A 2.0-kg box and a 3.0-kg box on a perfectly smooth horizontal floor have a spring of force constant 250 N/m compressed between them. If the initial compression of the spring is 6.0 cm, find the acceleration of each box the instant after they are released

Answer 1

Answer:

7.5 m/s² and 5 m/s²

Explanation:

Note: The force in the compressed spring is the same as the force needed to produce the acceleration in each box.

From Hook's law,

F = ke..................... Equation 1

Where F = force, k = spring constant, e = compression.

Given: k = 250 N/m, e = 6.0 cm = 0.06 m

Substitute into equation 1

F = 250×0.06

F = 15 N.

Using Newton's fundamental equation of kinematics

F = ma.................. Equation 2

Where m = mass of the box, a = acceleration of the box.
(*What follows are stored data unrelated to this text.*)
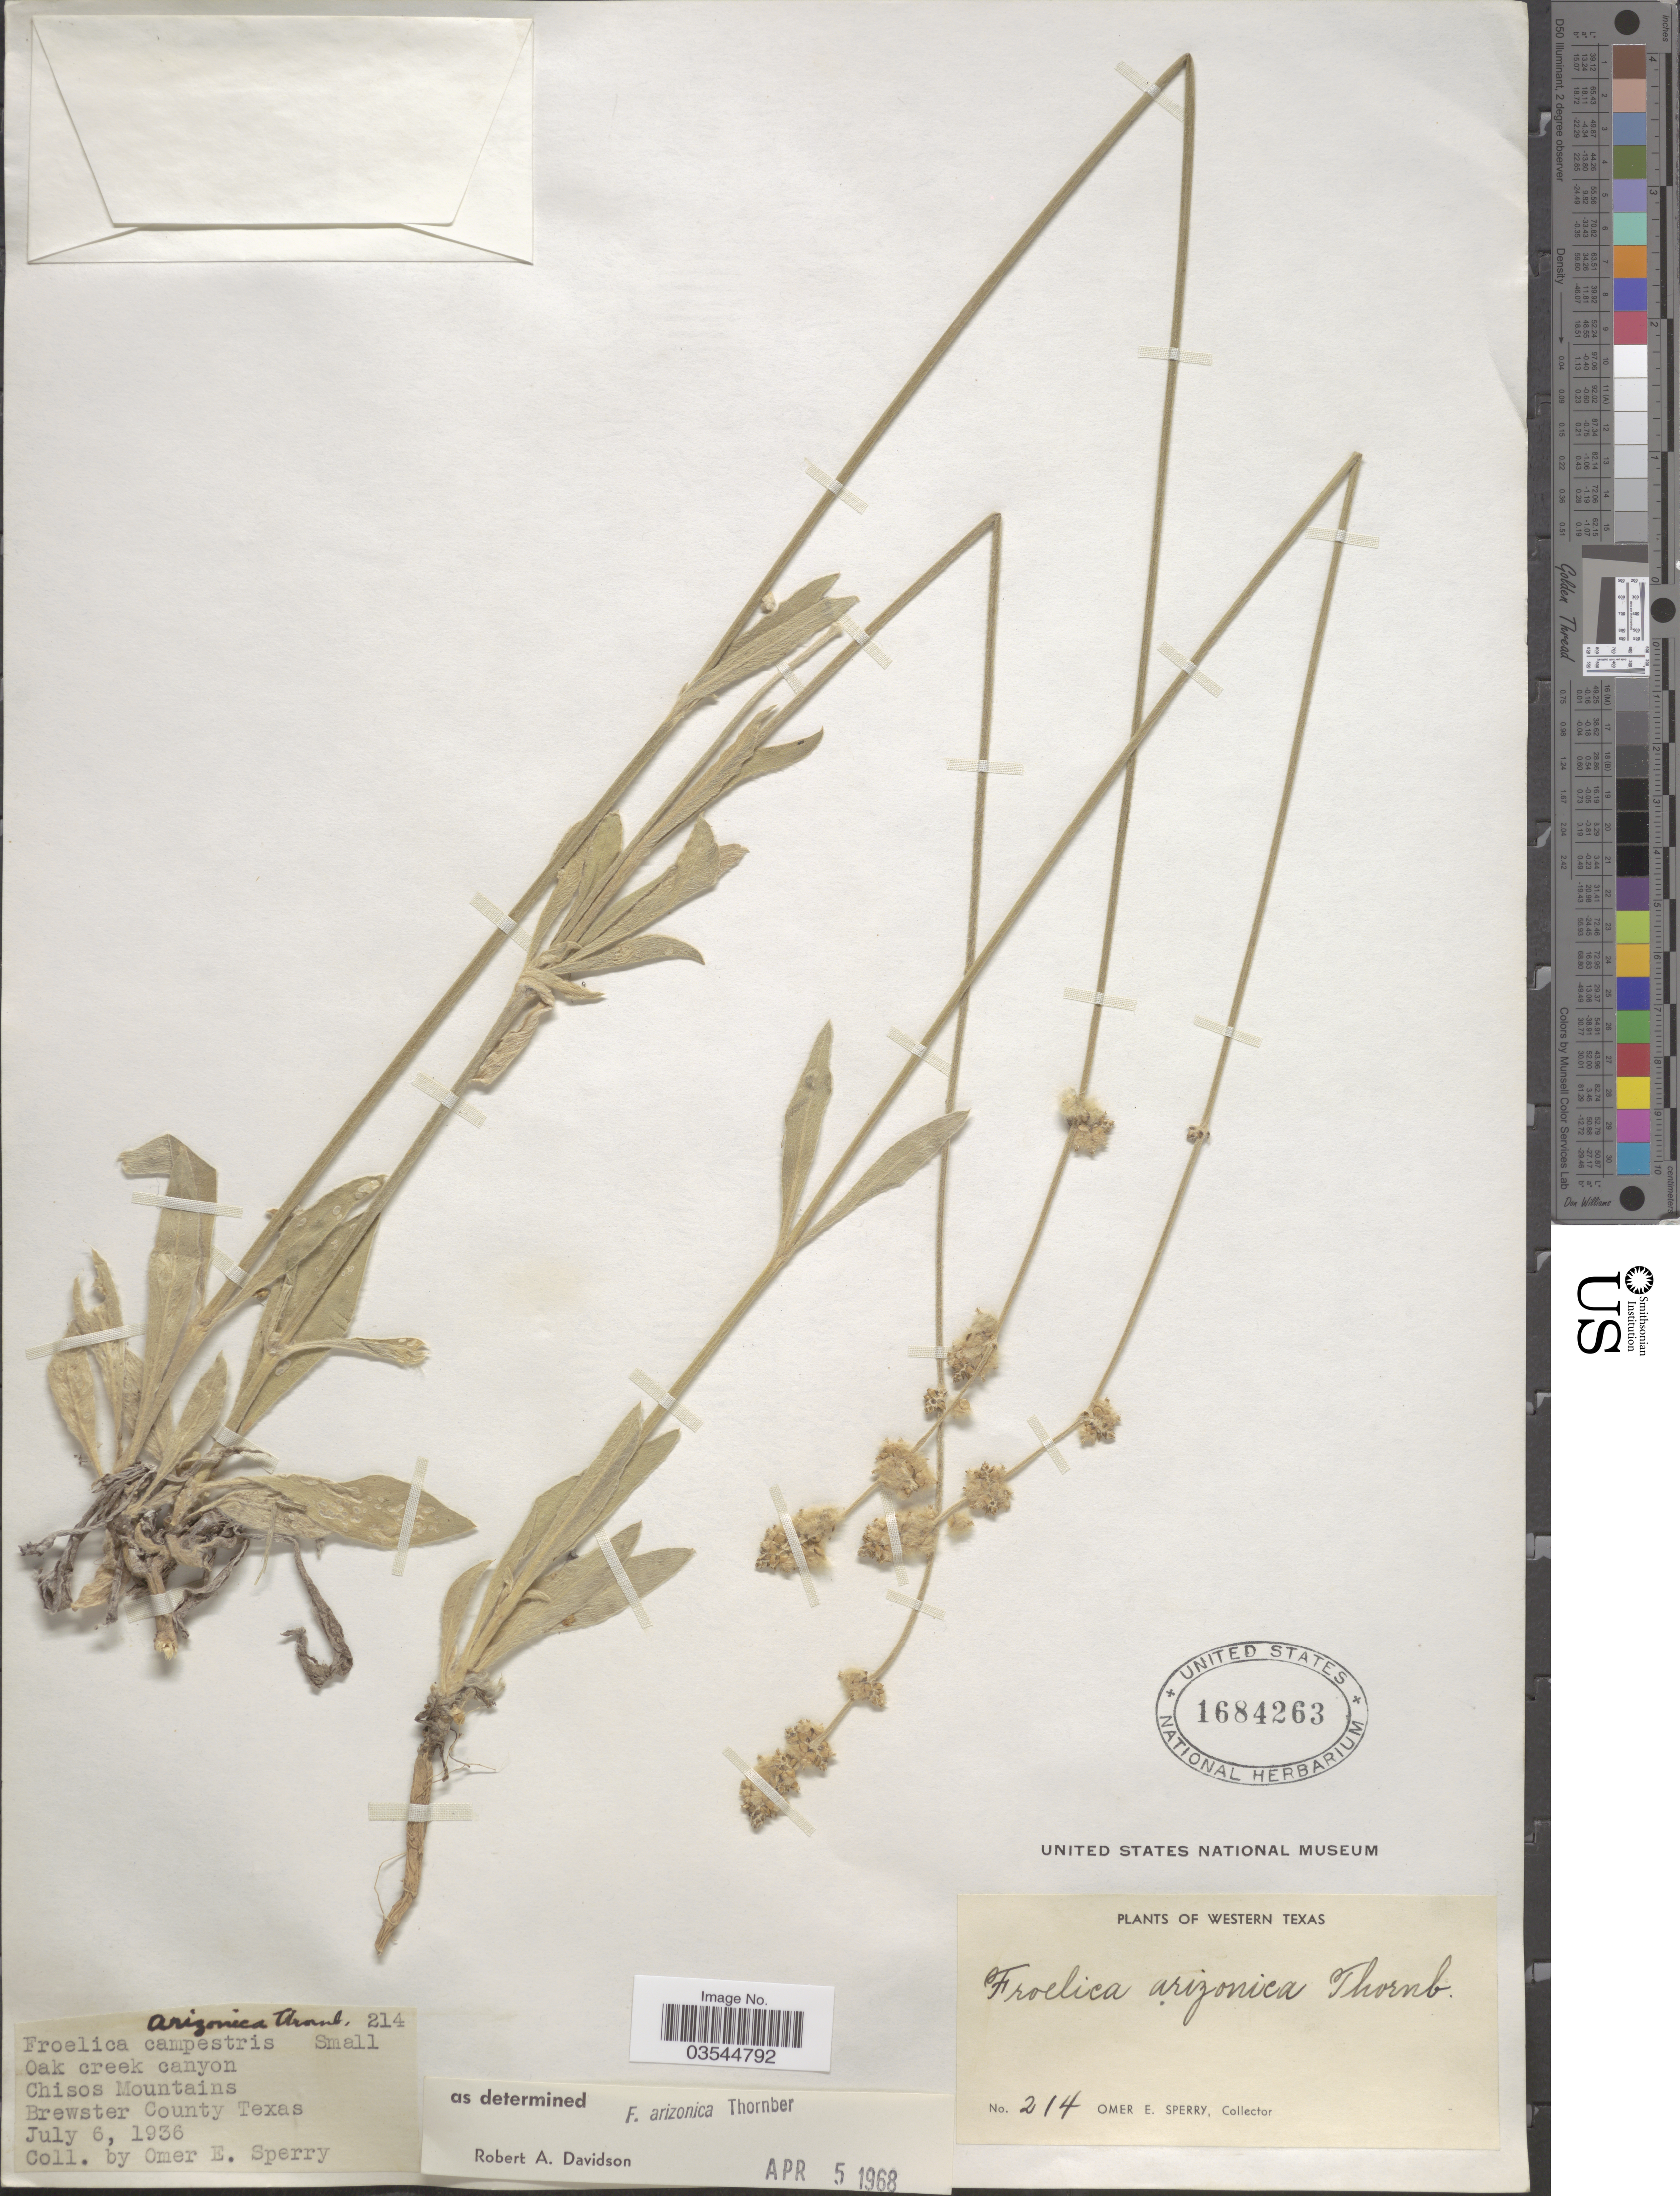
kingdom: Plantae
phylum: Tracheophyta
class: Magnoliopsida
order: Caryophyllales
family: Amaranthaceae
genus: Froelichia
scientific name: Froelichia arizonica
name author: Thornber ex Standl.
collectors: O. E. Sperry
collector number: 214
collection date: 1936-07-06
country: United States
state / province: Texas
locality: Small Oak creek canyon. Chisos Mountains, Brewster County. Western Texas.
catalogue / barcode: US 1684263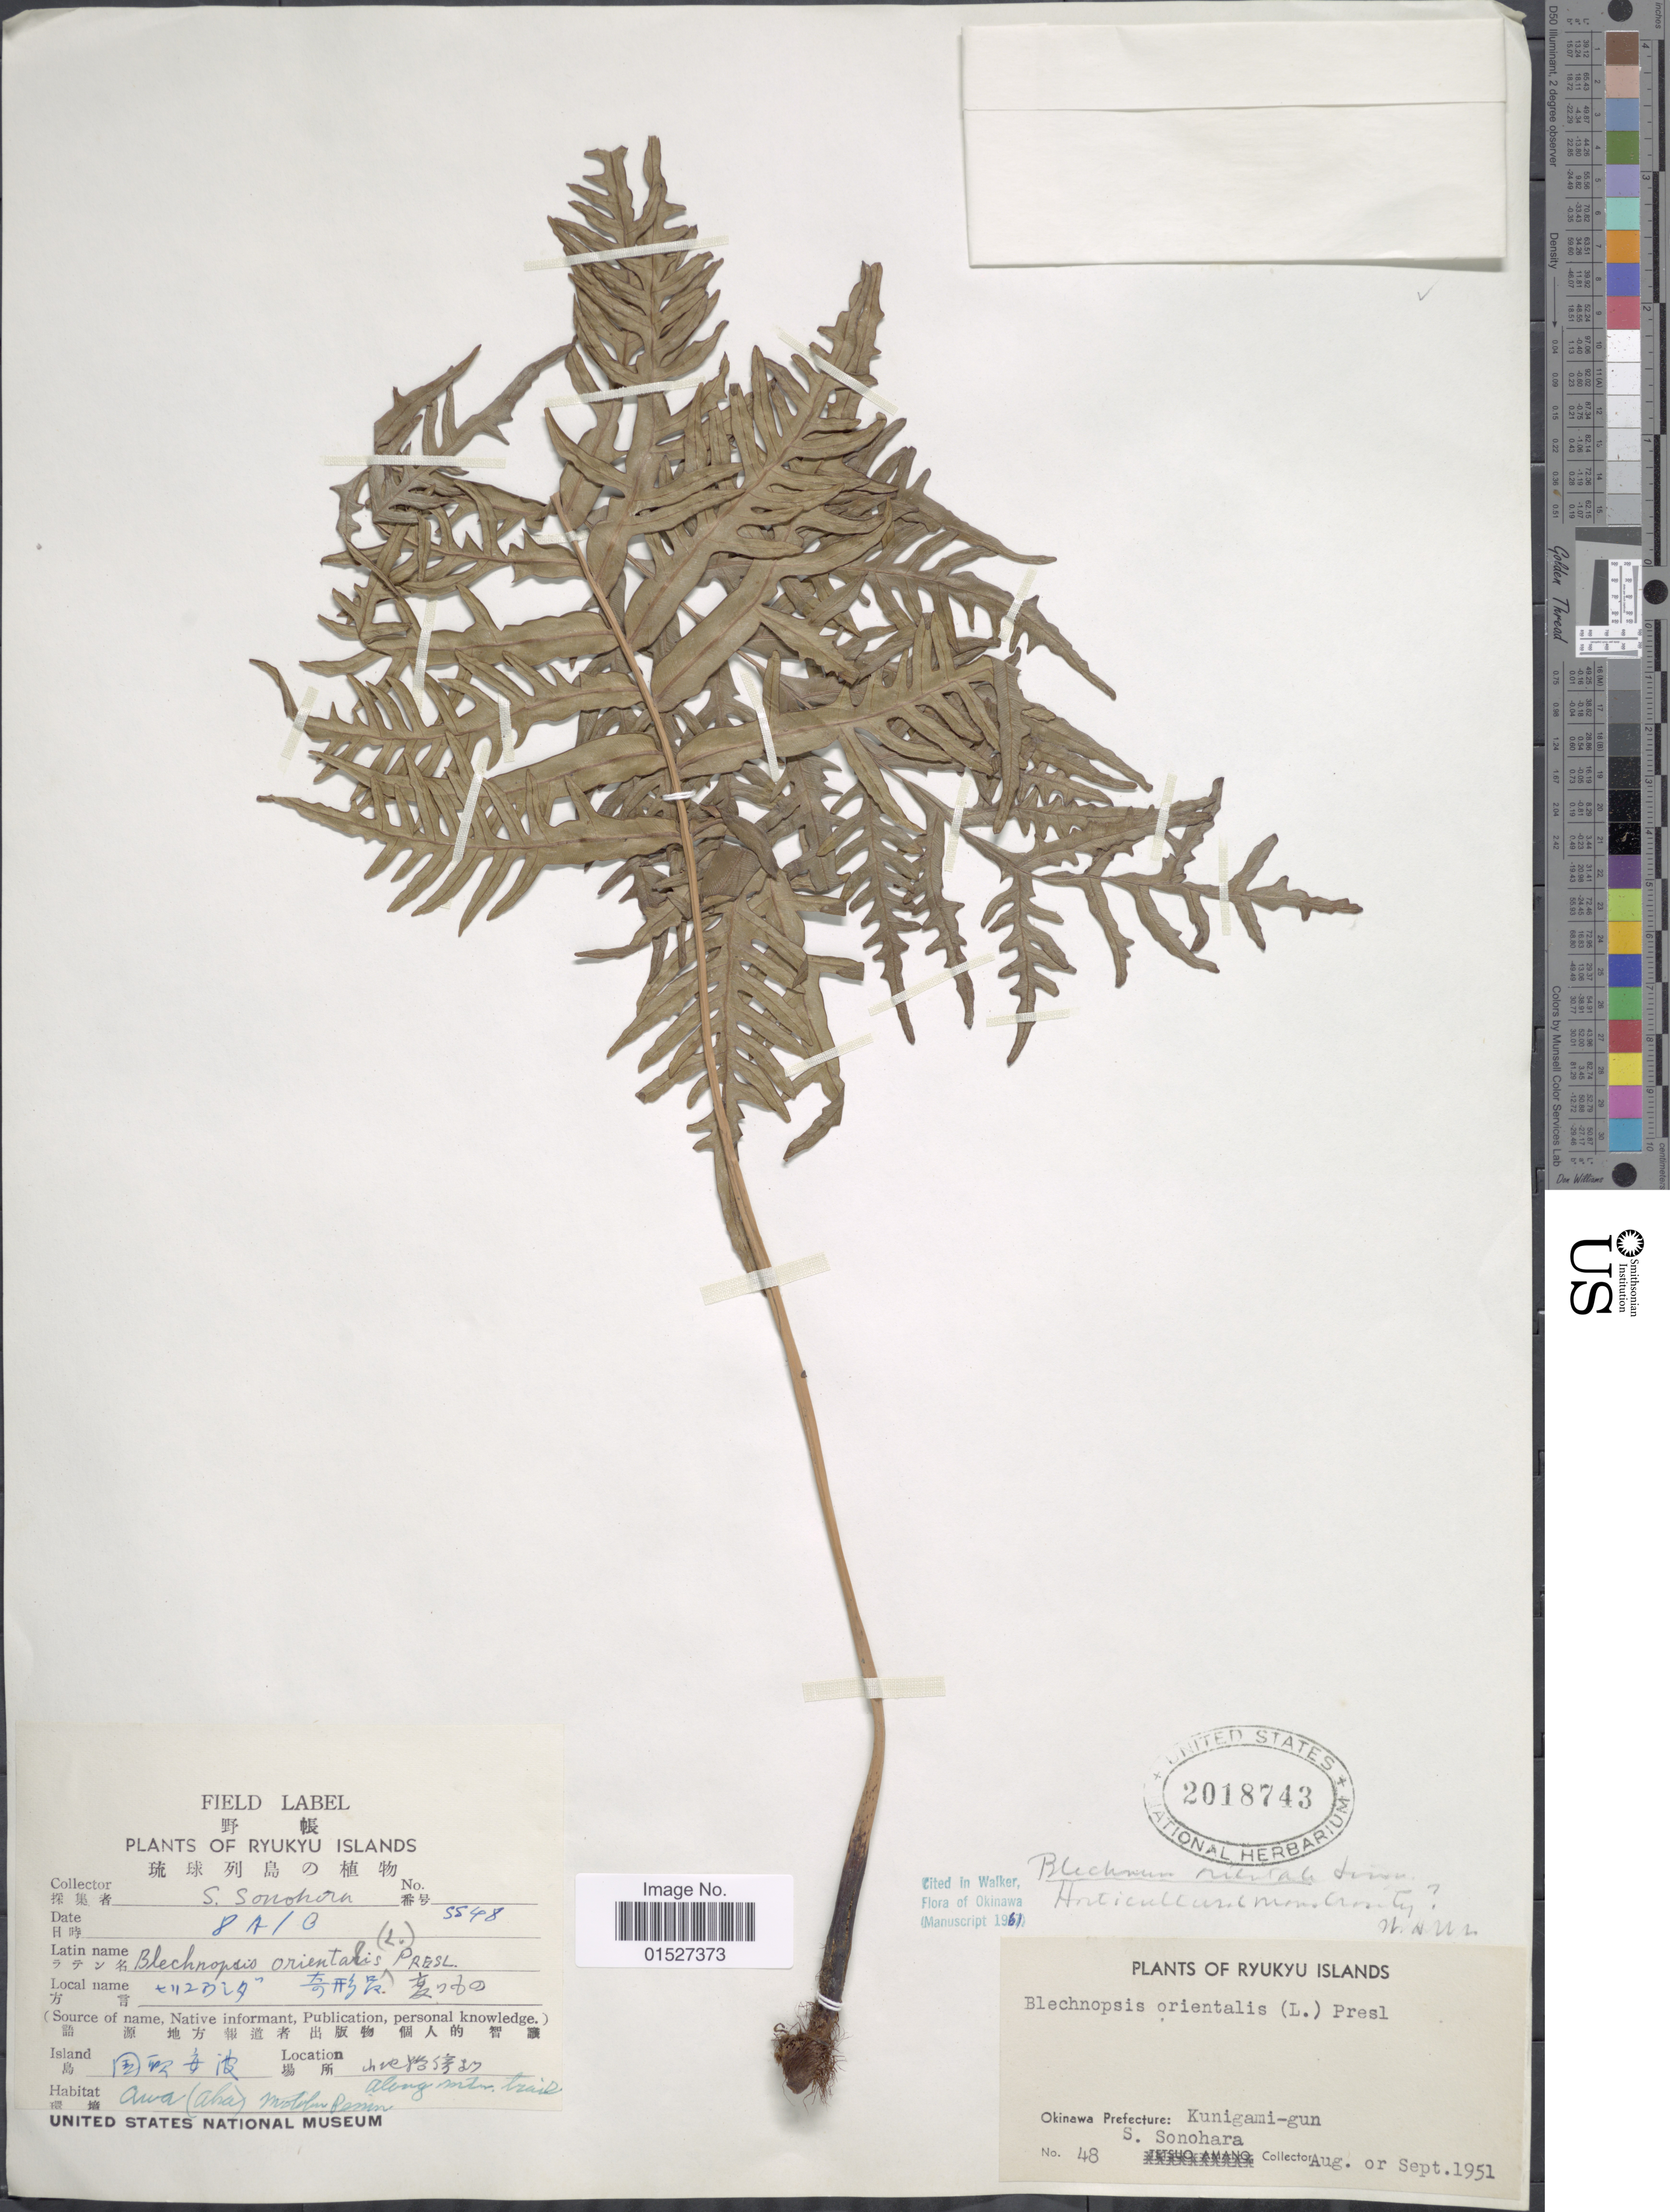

make a the subject of the equation

a = F/m................. Equation 3

For the first box,

Given: m = 2.0 kg, F = 15 N

Substitute into equation 3

a = 15/2.0

a = 7.5 m/s².

For the second box,

Give: m = 3.0 kg, F = 15 N

Substitute into equation 3

a = 15/3

a = 5 m/s²

Answer 2

Answer:

The acceleration of the first box (with 2.0kg mass) is 7.5m/s² in one direction and the acceleration of the second box (with 3.0kg mass) is 5.0m/s² in the opposite direction.

Explanation:

The force (F) due to the compression (c) of the spring by both masses is given by Hooke's law as follows;

F = k x c            -------------(i)

Where;

k = the spring's force constant.

From the question;

k = 250N/m

c = 6.0cm = 0.06m

Substitute these values into equation (i) as follows;

F = 250 x 0.06

F = 15N

This force causes both masses (boxes) to accelerate in opposite directions and the magnitude of this acceleration is given by Newton's second law of motion as follows;

F = m x a              --------------(ii)

Where;

m = mass of each box

a = acceleration of each box

F = force causing the acceleration.

For the first box;

m = 2.0kg

Substitute this value into equation (ii) as follows;

F = 2.0 x a                [F = 15N as calculated above]

15 = 2.0a

a = $\frac{15}{2.0}$

a = 7.5m/s²

For the second box;

m = 3.0kg

Substitute this value into equation (ii) as follows;

F = 3.0 x a                [F = 15N as calculated above]

15 = 3.0a

a = $\frac{15}{3.0}$

a = 5.0m/s²

Therefore, the acceleration of the first box (with 2.0kg mass) is 7.5m/s² in one direction and the acceleration of the second box (with 3.0kg mass) is 5.0m/s² in the opposite direction.